I intend to solve N mutually independent tasks in parallel and each task is solved on a single CPU. I find an example code online and revised it as in the following MWE.
I was wondering:
- Why there is a for loop over all CPUS as in the line
for p = 1:np
? Will this decrease the speed? - Given the type of parallel tasks I have, what would be the fastest way to do it?
I appreciate any comments.
Here is the MWE:
using Distributed
addprocs(Sys.CPU_THREADS-1)
# A simple function
@everywhere function fun_sleep()
sleep(5)
println("I'm worker number $(myid()), and I reside on machine $(gethostname()).")
return myid()
end
# Parallel computing
function fun_parallel(fun_sleep::Function, num_task::Int64)

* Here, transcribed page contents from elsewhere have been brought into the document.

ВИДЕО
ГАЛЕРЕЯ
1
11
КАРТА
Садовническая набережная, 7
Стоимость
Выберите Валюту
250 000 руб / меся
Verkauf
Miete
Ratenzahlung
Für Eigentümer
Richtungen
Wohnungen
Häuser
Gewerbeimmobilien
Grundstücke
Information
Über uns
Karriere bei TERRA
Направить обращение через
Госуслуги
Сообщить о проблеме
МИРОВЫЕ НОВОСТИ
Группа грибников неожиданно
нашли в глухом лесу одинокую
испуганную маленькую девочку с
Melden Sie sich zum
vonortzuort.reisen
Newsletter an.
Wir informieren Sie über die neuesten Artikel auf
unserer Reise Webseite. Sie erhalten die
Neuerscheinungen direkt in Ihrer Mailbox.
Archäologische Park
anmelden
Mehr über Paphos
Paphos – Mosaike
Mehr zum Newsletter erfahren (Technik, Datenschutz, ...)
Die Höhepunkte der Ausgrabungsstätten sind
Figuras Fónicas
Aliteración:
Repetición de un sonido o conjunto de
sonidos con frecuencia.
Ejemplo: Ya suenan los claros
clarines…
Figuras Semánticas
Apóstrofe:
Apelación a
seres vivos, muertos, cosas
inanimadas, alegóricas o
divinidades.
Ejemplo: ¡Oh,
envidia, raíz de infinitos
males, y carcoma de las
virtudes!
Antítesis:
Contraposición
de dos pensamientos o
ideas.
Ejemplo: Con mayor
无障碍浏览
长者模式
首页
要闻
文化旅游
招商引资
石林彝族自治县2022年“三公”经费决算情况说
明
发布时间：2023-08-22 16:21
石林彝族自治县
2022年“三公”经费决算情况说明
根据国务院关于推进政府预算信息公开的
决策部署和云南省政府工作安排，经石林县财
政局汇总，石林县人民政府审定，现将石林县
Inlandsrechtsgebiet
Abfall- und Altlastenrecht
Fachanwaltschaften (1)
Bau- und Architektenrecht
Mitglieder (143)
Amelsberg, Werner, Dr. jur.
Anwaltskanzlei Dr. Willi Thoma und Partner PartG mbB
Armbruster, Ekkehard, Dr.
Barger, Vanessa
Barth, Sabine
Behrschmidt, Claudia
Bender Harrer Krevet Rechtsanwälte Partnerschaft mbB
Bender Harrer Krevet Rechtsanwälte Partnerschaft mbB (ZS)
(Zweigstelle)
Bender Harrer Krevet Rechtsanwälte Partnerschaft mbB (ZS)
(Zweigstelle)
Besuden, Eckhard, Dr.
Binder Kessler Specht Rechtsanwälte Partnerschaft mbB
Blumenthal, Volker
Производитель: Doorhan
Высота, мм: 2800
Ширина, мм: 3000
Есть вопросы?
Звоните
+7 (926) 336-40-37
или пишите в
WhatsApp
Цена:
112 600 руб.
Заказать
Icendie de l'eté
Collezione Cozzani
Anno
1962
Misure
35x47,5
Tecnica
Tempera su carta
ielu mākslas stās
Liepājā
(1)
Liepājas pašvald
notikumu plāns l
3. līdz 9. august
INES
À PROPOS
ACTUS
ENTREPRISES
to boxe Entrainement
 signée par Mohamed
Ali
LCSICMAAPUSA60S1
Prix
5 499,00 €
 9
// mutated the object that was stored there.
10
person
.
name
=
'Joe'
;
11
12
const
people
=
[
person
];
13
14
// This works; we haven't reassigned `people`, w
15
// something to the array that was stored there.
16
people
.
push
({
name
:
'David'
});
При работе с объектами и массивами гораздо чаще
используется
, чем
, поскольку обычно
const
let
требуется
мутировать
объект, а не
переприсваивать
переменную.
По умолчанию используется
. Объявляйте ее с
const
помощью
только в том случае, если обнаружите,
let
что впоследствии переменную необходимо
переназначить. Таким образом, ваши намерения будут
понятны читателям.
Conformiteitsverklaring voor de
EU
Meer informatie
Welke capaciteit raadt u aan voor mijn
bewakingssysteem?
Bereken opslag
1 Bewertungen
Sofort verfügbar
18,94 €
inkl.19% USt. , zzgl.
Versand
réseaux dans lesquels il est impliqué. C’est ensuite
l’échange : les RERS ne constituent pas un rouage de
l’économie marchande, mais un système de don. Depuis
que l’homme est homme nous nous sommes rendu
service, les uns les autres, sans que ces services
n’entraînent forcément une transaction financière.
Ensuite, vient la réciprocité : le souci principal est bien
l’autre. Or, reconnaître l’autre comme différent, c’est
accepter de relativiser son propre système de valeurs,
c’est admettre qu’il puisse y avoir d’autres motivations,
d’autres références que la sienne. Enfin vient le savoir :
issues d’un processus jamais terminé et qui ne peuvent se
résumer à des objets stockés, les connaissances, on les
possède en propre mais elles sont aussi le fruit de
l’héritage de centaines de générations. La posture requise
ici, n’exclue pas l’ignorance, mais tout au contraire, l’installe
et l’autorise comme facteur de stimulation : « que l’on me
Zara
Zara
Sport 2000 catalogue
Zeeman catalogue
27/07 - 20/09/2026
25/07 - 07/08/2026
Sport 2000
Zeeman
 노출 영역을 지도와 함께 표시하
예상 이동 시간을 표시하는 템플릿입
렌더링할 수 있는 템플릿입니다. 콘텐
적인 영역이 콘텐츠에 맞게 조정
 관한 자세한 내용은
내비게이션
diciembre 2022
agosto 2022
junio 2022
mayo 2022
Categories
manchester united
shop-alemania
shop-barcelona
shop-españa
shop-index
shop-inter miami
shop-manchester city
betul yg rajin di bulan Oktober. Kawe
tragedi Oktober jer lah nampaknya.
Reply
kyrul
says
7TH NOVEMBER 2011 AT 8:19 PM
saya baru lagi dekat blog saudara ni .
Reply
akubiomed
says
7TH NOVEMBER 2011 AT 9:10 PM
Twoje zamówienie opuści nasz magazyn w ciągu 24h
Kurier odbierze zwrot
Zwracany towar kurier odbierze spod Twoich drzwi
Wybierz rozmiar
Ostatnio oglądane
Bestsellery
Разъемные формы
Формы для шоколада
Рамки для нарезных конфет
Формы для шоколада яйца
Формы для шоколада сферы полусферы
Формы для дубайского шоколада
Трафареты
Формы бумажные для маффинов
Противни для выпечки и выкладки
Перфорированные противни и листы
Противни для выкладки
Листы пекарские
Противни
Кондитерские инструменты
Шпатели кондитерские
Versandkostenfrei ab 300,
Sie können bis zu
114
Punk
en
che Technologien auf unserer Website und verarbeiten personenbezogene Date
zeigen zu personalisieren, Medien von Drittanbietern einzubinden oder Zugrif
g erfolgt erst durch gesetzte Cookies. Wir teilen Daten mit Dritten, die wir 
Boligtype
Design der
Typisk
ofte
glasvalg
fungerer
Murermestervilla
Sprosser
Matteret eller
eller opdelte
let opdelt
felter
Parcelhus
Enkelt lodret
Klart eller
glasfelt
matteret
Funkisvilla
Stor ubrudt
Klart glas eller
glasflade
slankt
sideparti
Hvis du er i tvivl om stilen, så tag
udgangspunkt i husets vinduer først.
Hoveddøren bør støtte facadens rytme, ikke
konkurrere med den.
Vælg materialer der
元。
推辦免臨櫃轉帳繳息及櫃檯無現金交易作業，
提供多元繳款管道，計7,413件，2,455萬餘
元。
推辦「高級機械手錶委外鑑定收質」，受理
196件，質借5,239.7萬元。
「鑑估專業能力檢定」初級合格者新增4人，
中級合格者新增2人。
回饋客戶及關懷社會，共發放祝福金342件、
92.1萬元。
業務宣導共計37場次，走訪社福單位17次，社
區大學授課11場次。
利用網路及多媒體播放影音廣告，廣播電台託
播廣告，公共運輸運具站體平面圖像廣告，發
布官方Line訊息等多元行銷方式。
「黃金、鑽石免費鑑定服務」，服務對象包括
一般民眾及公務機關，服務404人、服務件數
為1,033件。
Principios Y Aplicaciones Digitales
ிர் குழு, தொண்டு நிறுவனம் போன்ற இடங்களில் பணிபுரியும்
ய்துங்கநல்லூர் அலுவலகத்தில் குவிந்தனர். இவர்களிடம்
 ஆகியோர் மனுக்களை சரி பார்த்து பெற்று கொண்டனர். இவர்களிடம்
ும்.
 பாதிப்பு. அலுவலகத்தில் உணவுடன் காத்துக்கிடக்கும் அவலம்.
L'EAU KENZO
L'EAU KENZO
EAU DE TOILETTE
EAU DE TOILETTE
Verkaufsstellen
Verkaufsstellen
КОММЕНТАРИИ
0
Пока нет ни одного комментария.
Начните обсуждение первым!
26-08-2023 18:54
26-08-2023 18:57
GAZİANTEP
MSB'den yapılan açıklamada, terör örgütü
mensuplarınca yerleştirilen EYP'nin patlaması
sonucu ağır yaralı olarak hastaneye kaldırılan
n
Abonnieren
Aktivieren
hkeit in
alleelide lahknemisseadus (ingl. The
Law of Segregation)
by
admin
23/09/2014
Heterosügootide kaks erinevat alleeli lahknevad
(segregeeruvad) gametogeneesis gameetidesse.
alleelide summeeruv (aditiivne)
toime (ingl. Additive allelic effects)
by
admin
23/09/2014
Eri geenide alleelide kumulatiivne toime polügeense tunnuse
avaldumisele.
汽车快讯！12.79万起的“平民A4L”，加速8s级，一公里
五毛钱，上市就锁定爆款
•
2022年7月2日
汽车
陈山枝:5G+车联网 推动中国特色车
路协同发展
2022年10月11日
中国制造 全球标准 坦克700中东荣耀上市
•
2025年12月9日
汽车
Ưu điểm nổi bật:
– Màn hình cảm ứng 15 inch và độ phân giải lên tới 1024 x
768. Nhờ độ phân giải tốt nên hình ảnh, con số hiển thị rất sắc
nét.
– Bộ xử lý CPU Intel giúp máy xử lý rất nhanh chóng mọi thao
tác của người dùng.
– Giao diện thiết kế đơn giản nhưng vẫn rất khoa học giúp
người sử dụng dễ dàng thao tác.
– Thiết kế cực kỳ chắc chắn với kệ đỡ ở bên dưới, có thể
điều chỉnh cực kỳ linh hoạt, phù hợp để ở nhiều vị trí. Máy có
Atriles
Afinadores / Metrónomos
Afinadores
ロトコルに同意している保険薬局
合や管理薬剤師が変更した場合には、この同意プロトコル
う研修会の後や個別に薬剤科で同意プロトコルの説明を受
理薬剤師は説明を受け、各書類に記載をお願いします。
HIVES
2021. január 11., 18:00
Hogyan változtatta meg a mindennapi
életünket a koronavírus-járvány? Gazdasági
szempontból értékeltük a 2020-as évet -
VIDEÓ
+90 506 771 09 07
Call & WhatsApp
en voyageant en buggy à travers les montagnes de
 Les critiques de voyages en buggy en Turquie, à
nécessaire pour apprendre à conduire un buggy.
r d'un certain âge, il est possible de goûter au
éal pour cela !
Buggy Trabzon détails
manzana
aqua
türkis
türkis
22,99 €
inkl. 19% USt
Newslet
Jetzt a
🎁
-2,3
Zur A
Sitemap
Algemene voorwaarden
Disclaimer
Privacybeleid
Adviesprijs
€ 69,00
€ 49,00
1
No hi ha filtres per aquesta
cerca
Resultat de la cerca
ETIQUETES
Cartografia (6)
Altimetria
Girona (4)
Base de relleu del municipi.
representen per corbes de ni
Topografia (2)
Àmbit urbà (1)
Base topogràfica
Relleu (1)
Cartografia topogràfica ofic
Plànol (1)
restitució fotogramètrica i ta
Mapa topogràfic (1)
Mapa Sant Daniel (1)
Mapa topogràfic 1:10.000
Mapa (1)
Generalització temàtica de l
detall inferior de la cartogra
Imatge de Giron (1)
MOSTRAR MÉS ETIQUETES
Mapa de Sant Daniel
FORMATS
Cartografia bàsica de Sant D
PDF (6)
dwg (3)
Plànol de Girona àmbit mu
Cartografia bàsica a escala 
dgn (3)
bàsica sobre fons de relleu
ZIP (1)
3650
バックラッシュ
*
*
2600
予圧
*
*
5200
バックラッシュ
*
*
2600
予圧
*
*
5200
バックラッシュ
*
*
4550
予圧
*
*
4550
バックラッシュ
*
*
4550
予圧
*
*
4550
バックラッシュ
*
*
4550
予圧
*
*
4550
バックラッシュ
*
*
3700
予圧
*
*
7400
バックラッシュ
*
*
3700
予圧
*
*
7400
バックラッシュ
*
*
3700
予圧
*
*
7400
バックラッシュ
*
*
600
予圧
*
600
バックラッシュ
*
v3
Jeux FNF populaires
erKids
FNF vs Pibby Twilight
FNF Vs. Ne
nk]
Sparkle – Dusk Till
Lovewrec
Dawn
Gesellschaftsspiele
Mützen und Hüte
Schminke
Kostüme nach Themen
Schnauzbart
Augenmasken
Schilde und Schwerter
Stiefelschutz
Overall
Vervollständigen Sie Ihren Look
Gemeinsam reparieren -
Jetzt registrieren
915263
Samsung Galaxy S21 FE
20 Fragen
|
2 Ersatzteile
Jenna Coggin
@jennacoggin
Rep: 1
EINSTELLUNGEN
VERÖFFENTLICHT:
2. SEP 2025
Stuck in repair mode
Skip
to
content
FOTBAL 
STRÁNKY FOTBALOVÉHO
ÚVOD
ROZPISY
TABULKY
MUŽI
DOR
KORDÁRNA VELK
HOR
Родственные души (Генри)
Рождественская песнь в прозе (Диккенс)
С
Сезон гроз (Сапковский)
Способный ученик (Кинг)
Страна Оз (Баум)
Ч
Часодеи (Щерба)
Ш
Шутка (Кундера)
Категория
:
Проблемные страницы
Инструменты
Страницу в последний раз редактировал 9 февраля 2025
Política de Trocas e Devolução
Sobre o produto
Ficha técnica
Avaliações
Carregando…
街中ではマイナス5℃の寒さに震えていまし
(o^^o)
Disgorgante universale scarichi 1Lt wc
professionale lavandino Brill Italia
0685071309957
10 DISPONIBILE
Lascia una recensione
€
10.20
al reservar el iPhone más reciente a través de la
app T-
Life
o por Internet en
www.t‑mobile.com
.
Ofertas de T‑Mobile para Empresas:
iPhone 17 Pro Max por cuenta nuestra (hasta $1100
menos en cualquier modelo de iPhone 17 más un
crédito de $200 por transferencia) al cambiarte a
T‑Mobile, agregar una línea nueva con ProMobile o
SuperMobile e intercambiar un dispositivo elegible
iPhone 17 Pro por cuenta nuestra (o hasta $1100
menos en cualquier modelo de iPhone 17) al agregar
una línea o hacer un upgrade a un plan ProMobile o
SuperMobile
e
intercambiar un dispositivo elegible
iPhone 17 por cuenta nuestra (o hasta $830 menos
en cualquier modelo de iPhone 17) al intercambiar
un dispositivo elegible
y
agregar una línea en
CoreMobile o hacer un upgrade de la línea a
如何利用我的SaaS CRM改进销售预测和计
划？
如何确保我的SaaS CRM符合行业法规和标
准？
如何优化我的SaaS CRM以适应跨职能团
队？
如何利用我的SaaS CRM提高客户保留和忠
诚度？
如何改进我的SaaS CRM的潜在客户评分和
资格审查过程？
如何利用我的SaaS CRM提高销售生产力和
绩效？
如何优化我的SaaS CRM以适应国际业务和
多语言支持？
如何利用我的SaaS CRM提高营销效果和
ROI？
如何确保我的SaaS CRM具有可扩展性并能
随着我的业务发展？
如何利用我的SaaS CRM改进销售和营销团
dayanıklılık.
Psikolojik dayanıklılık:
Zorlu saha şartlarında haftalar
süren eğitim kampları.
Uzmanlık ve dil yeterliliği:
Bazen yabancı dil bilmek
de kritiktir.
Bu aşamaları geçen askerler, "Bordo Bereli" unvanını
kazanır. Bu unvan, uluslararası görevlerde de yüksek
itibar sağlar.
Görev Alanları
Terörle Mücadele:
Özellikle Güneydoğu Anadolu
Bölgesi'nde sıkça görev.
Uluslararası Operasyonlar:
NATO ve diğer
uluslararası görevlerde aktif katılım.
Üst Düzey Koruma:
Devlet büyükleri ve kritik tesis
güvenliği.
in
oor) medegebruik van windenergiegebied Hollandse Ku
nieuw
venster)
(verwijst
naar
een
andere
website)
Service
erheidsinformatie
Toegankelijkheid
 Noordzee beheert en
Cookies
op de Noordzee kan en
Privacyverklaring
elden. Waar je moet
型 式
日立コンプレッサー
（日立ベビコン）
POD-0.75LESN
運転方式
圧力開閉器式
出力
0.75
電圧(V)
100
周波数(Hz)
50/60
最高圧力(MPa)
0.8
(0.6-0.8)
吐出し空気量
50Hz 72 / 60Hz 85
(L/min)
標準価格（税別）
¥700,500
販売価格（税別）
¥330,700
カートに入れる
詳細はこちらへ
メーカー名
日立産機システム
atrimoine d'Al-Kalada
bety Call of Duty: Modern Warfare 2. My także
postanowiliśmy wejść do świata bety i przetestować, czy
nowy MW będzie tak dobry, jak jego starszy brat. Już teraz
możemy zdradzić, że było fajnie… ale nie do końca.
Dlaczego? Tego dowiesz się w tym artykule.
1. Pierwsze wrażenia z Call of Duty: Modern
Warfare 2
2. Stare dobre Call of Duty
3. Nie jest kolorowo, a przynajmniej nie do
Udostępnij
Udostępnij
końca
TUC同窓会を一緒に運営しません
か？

temp = Vector(undef, num_task)
np = nprocs()
i = 1
nextidx() = (idx=i; i+=1; idx)
@sync begin
for p = 1:np # what is this for loop doing in here?
if p != myid() || np == 1
@async begin
while true
idx = nextidx()
if idx > num_task
break
end
temp[idx] = remotecall_fetch(fun_sleep, p)
end
end
end
end
end
return temp
end
num_task = 10
@time result = fun_parallel(fun_sleep, num_task)